**Text shown**:
= = =

Mostly, remember, don't over-think it (like I tend to), and if it tastes good, it is good!

Again, welcome to your new obsession!

03-14-2008, 01:54 PM
Welcome to the obsession owl! I got hooked back in the fall when starting to look into making use of the muscadines and other fruit in my garden then stumbled onto this site. The recommendations and links here had me ordering commercial meads to "get a taste for it" and now I have 18 batches under my belt :drunken_smilie:

This site rocks! Consider becoming a patron so you can get into the really good recipes and discussions (and support the effort taken to keep this site alive).

In the mean time really consider throwing a JAO together. It is cheap, super simple, and comes out really well. Three months from pitch date, my first one was tasting better than anything I've bought (to me anyway, and that is all I care about). On second thought, start 2 because the first one will be gone soon as you bottle it.

= = =

**Collected data**:
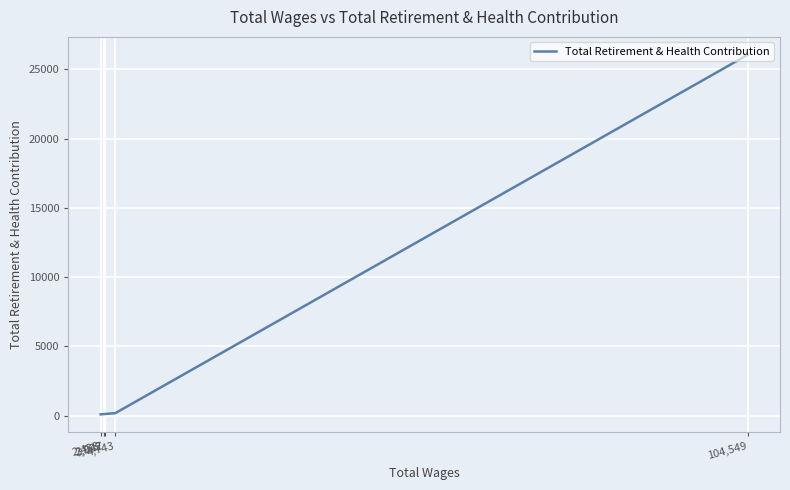

What is the approximate value at 104,549, to the nearest 100?

26100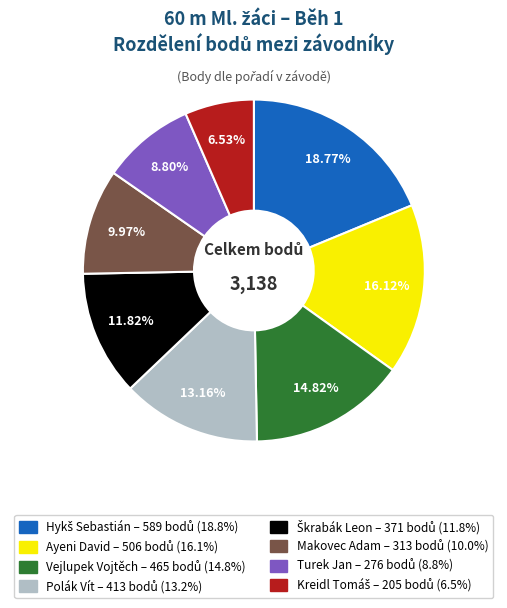

How many segments does this pie chart have?

8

= = =

**Task list**:
1: In the mead-making post, give the passage starting at "03-14-2008, 01:54 PM" and ending at "you bottle it." again, putting "forum" in place of "site".
2: According to the mead-making post, how many batches has the writer made so far?

**Answers below**:
1:
03-14-2008, 01:54 PM
Welcome to the obsession owl! I got hooked back in the fall when starting to look into making use of the muscadines and other fruit in my garden then stumbled onto this forum. The recommendations and links here had me ordering commercial meads to "get a taste for it" and now I have 18 batches under my belt :drunken_smilie:

This forum rocks! Consider becoming a patron so you can get into the really good recipes and discussions (and support the effort taken to keep this forum alive).

In the mean time really consider throwing a JAO together. It is cheap, super simple, and comes out really well. Three months from pitch date, my first one was tasting better than anything I've bought (to me anyway, and that is all I care about). On second thought, start 2 because the first one will be gone soon as you bottle it.

2: 18 batches.